By Nick Meynen
On July 27, 2012 Volodymyr Goncharenko gave a press conference revealing that 180 tons of dangerous chemical and radioactive industrial waste had arrived at the city of Kryvyi Rih (Dnipropetrovsk area) without control of local authorities and police. It was certainly not Goncharenko’s first revelation of corruption, mismanagement and its effects on the environmental health of citizens. But it did turn out to be his last one. Four days later he was brutally beaten, dying from his injuries in the hospital. Pavlo Khazan, a well-known green politician: “We collaborated with Volodymyr for 15 years in professional and public areas. The Ukrainian Green Party has no doubt that the murder was linked to his professional activities.”

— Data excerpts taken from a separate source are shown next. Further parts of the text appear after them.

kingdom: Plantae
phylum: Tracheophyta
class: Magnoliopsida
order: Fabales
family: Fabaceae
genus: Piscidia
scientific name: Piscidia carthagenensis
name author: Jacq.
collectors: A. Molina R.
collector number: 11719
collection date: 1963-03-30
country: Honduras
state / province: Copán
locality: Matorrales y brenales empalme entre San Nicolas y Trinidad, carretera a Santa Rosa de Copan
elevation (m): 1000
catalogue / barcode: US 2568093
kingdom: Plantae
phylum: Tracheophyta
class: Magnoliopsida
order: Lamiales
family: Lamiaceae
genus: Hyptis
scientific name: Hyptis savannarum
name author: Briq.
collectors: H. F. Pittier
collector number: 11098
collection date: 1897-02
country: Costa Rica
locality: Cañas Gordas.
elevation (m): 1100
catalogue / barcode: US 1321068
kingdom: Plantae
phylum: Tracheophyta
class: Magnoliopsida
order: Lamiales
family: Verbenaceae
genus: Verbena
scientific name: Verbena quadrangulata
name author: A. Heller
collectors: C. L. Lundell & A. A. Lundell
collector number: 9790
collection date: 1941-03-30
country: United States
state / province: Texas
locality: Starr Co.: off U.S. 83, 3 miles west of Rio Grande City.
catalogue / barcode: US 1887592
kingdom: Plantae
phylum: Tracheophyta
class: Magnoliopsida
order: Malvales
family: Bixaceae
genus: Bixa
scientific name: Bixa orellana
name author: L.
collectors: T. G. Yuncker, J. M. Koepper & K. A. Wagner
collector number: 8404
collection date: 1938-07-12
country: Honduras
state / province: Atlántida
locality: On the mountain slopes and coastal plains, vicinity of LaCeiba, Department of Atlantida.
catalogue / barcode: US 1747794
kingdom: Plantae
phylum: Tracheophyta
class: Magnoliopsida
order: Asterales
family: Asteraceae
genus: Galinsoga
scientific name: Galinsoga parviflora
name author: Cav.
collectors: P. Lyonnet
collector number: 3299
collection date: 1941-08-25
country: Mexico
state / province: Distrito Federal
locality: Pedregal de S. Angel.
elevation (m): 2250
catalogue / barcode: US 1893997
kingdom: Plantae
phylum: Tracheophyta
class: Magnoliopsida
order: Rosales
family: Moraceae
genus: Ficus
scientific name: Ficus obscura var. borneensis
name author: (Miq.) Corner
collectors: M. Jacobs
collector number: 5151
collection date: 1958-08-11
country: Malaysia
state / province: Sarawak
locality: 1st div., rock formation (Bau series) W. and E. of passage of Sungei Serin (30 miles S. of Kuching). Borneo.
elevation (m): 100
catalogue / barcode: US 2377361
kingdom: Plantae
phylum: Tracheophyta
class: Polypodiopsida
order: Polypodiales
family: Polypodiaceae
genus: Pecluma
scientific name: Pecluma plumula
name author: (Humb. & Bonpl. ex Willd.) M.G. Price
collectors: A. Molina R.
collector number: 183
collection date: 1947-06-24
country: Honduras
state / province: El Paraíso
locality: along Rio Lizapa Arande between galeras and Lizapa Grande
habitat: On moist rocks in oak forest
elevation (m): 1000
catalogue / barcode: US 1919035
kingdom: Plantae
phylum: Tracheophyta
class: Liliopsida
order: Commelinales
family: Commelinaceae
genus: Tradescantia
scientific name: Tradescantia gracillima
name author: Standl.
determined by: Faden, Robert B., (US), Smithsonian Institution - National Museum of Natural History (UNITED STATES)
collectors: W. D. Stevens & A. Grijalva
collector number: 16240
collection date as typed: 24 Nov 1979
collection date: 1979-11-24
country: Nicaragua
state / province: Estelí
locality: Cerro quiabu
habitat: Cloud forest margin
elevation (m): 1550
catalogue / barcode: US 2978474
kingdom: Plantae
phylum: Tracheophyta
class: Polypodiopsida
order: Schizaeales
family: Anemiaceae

Mr. Goncharenko was 57 and Chairman of a social movement “For the Rights of Citizens to Environmental Security”. In this video, Goncharenko openly speaks on the causes of serious environmental health problems in Ukraine and in this interview he is very critical of the quality controls on water used for drinking purposes. On Sunday about 200 people showed their respect to Vladimir at the offices of the Citizens for Environmental Safety, with many praising his bravery and conviction. The Ukrainian police have opened an investigation into the case, but Pavlo feels that to deliver justice in this case, much international attention and pressure will be needed.
The international community might pay more attention when it understands the global relevance of the issues Goncharenko bravely raised. According to Goncharenko, during the past several years, scavengers have removed from the Chernobyl exclusion zone 6 million metric tons of scrap metal that was subsequently smelted at metallurgical combines and reprocessed into new metal. While in theory each metallurgical combine should be equipped with radiation-monitoring equipment to check all incoming scrap, financial shortfalls have meant this was rarely the case. In 2007 Ukraine ranked eighth in global steel production and steel is Ukraine’s leading export. One can only guess how much radioactive scrap metal has ended up in exported steel.